**Prompt:** Turn the lines below into a numbered list, leaving out blank lines and pictures.

**Given records:**
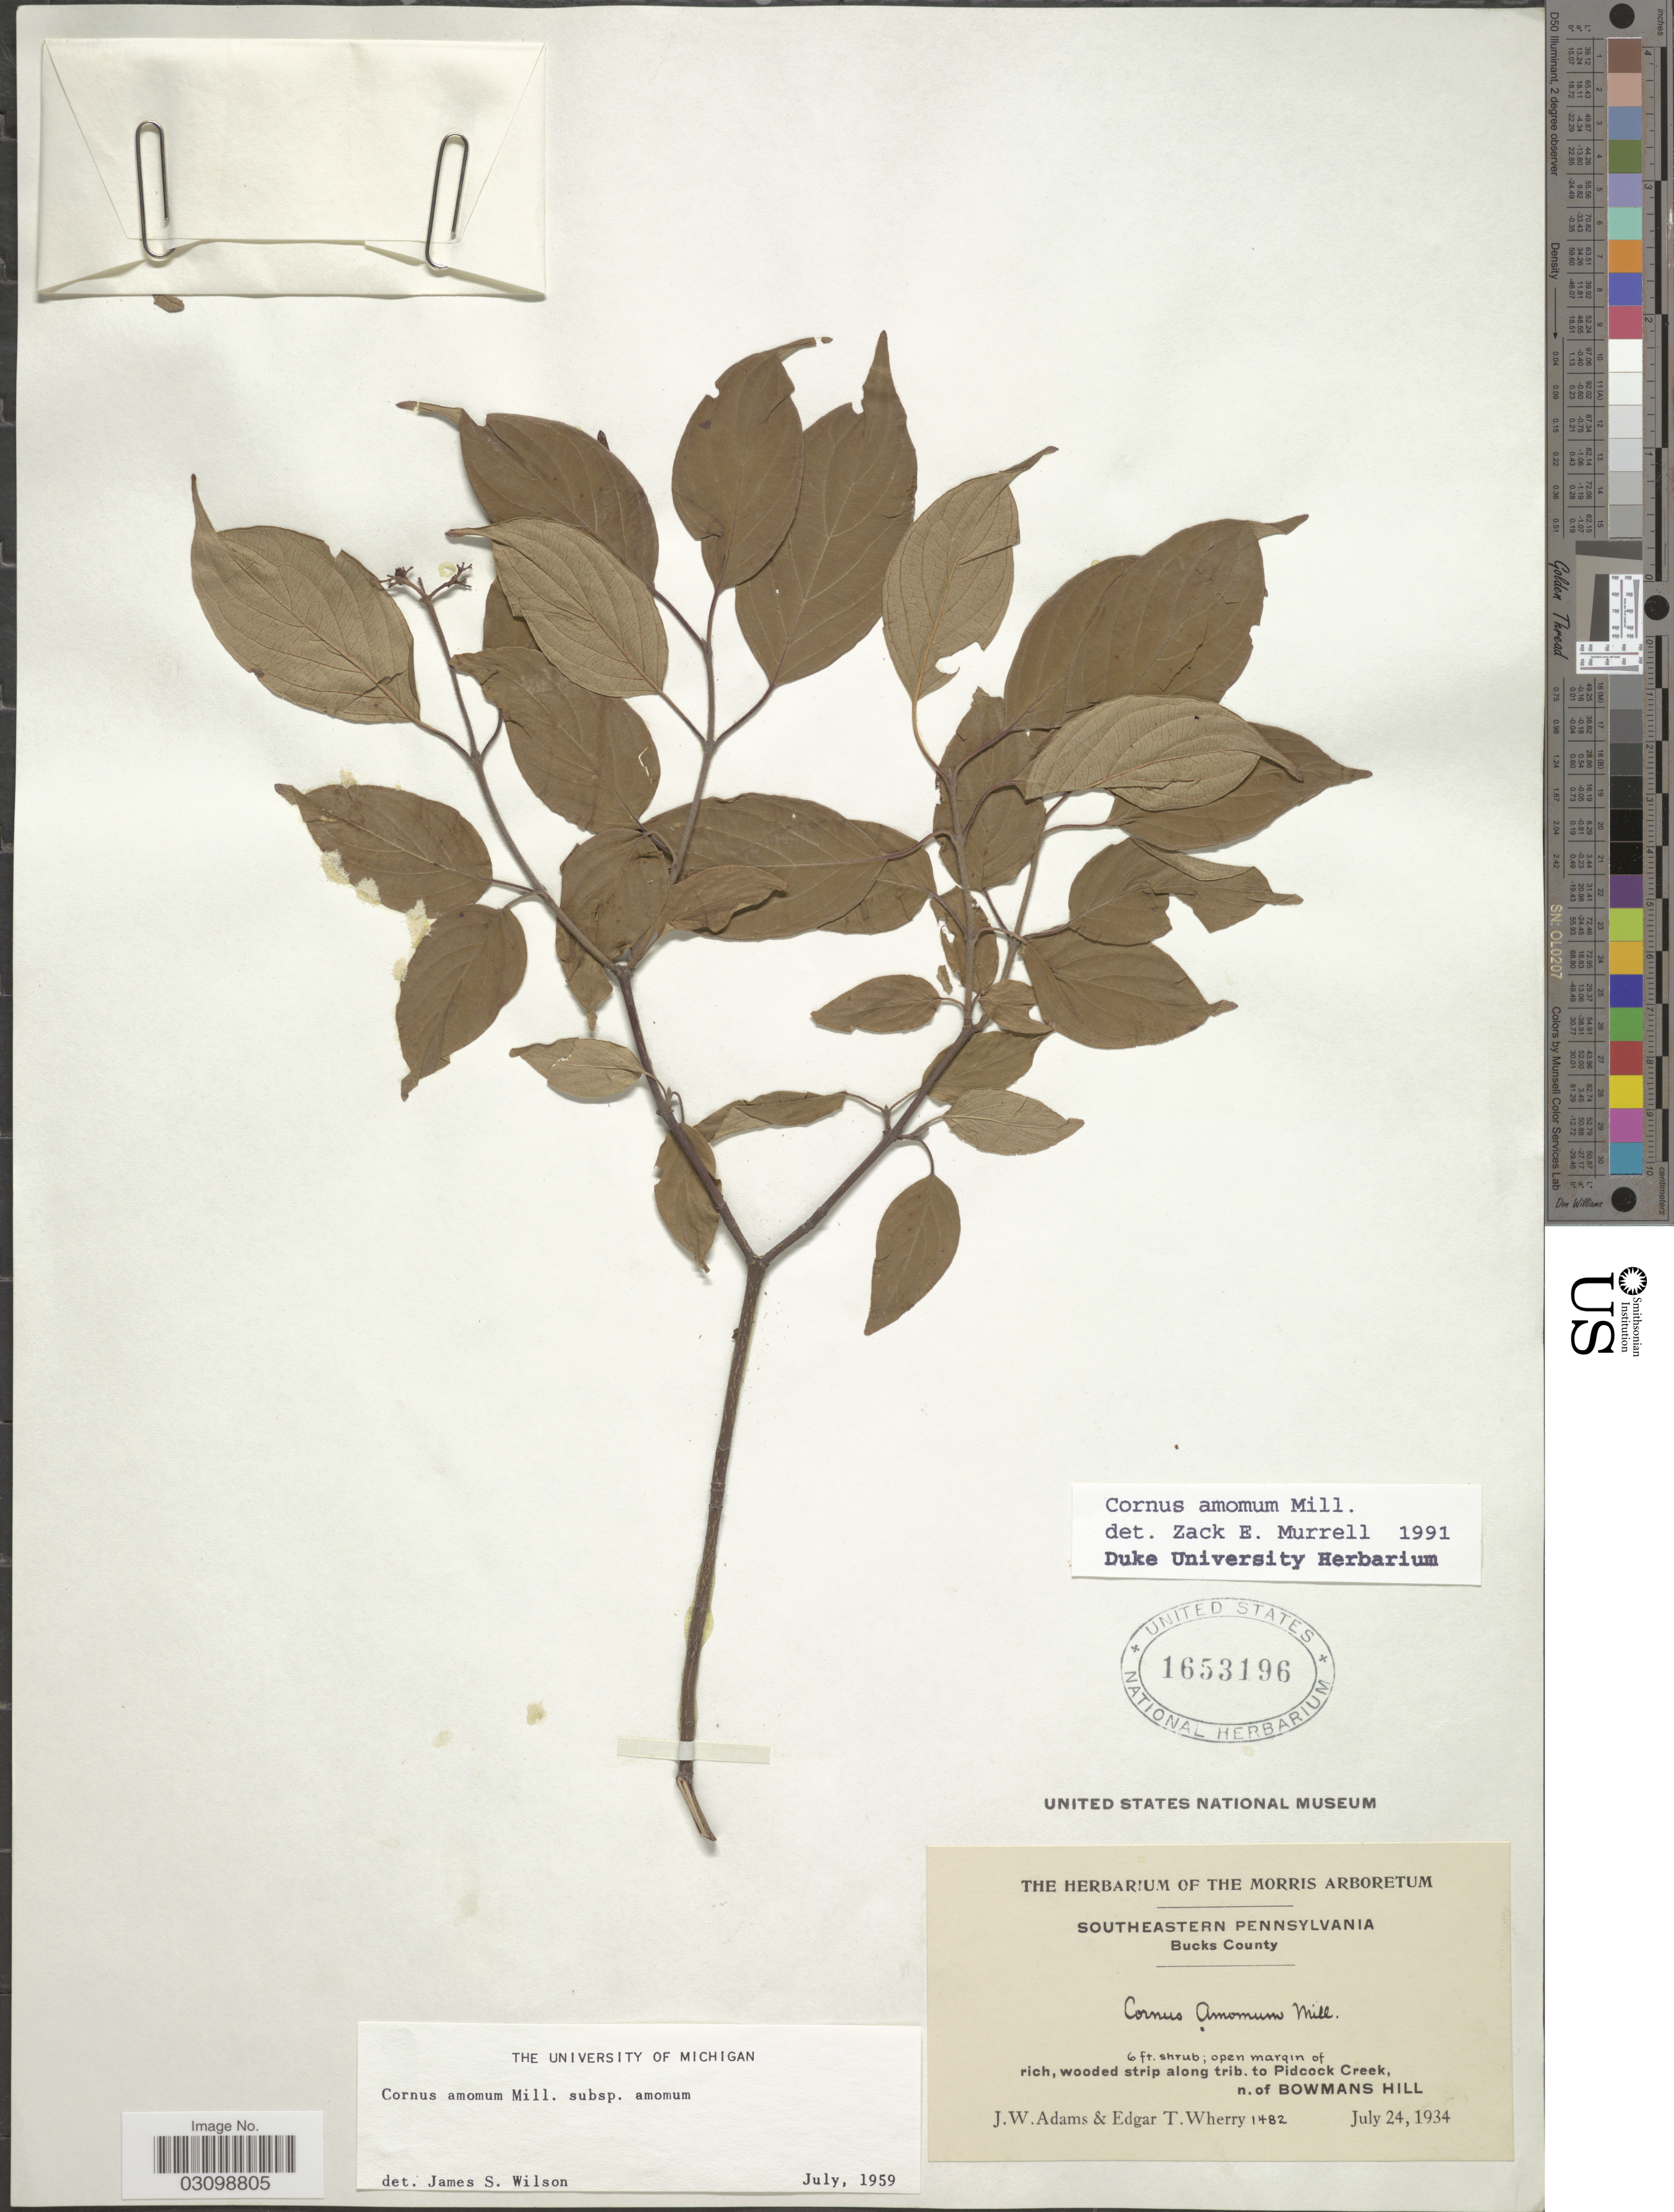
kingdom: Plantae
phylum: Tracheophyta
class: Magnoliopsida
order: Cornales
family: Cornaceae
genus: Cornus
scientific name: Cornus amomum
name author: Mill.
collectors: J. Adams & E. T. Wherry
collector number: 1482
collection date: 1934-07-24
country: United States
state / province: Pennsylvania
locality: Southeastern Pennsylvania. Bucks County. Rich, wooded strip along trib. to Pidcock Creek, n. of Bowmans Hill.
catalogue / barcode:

**Completed task:**
1. kingdom: Plantae
2. phylum: Tracheophyta
3. class: Magnoliopsida
4. order: Cornales
5. family: Cornaceae
6. genus: Cornus
7. scientific name: Cornus amomum
8. name author: Mill.
9. collectors: J. Adams & E. T. Wherry
10. collector number: 1482
11. collection date: 1934-07-24
12. country: United States
13. state / province: Pennsylvania
14. locality: Southeastern Pennsylvania. Bucks County. Rich, wooded strip along trib. to Pidcock Creek, n. of Bowmans Hill.
15. catalogue / barcode:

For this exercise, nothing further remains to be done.